Professor Dr. Hans Fred Weiser, Präsident des Verbandes der Leitenden Krankenhausärzte Deutschlands, referierte über „Leitende Krankenhausärzte im Konflikt zwischen Medizin und Ökonomie“. „Die Ärzte müssen endlich bereit sein, Kante zu zeigen“, forderte er und sie sollten Arbeitsverträge, die nicht die medizinische Tätigkeit, sondern wirtschaftliche Vorgaben in den Mittelpunkt stellen, ablehnen und nicht unterschreiben. Dies bedeute heute nicht mehr automatisch das berufliche Aus. Es gebe ausreichend Alternativen auf dem medizinischen Arbeitsmarkt. Der Ärztetag forderte die Krankenhausträger dazu auf, gemäß den Anfang des Jahres in Kraft getretenen gesetzlichen Regelungen in § 135c des Sozialgesetzbuches V von vorrangig an ökonomischen Kriterien orientierten Bonuszahlungen für leitende Krankenhausärzte abzusehen. Anderenfalls wäre der Gesetzgeber erneut aufgerufen, derartigen Entwicklungen auch rechtlich Einhalt zu gebieten. „Ökonomisierung ist dann abzulehnen, wenn betriebswirtschaftliche Parameter individuelle und institutionelle Ziele ärztlichen Handels definieren, ohne dass es eine am Patientenwohl orientierte medizinische Begründung gibt“, heißt es in einer einstimmig gefassten Entschließung des Ärztetages.

Bild 4: Die bayerischen Abgeordeten Dr. Albert Joas, Dr. Dr. Carola Wagner-Manslau, Dr. Andreas Botzlar und Dr. Gerald Quitterer (v. li.) bei der Stimmabgabe zur Wahl eines neuen „weiteren“ BÄK-Vorstandsmitglieds.
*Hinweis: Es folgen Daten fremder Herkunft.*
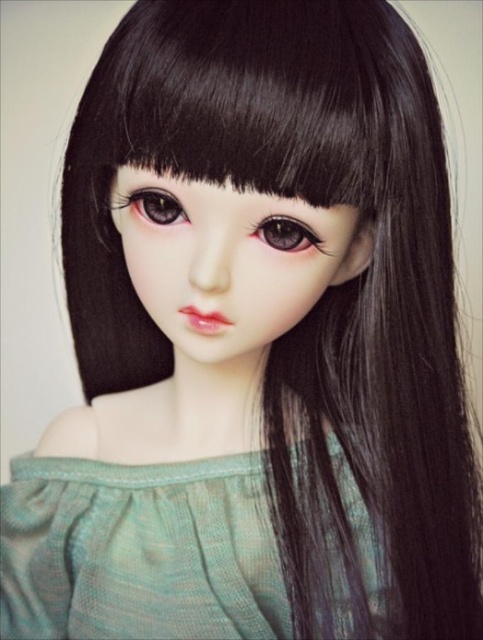
Question: Where is green knitted dress at center located in relation to black silky hair at upper center in the image?

Choices:
 (A) above
 (B) below

Answer: (B)

Question: Which of the following is the farthest from the observer?

Choices:
 (A) (307, 237)
 (B) (141, 525)

Answer: (B)

Question: Which point is closer to the camera taking this photo?

Choices:
 (A) (172, 577)
 (B) (278, 230)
Der Deutsche Ärztetag sprach sich gegen die Errichtung einer Gemeinsamen Akademie der BÄK aus. Diese sollte sich, nach dem Vorstandsantrag, aus der Akademie für Allgemeinmedizin und der Akademie der Gebietsärzte zusammensetzen, mit dem Ziel, sich verstärkt mit sektoren- und gebietsübergreifenenden Themen der Versorgung zu befassen. Der Ärztetag entschied hingegen, die alten Statuten der beiden Akademien zu belassen. Der Erhalt der Akademien sei sachgerecht, da nur auf diese Weise die Möglichkeit geschaffen werde, spezifische Versorgungsthemen der Haus- und Fachärzte in der „gebührenden Differenziertheit“ zu diskutieren, so die Antragsteller. Eine Verschmelzung biete dazu keine Perspektive, heißt es in der jüngsten Fassung des Beschlusses.

Der 120. Deutsche Ärztetag findet vom 23. bis 26. Mai 2017 in Freiburg statt.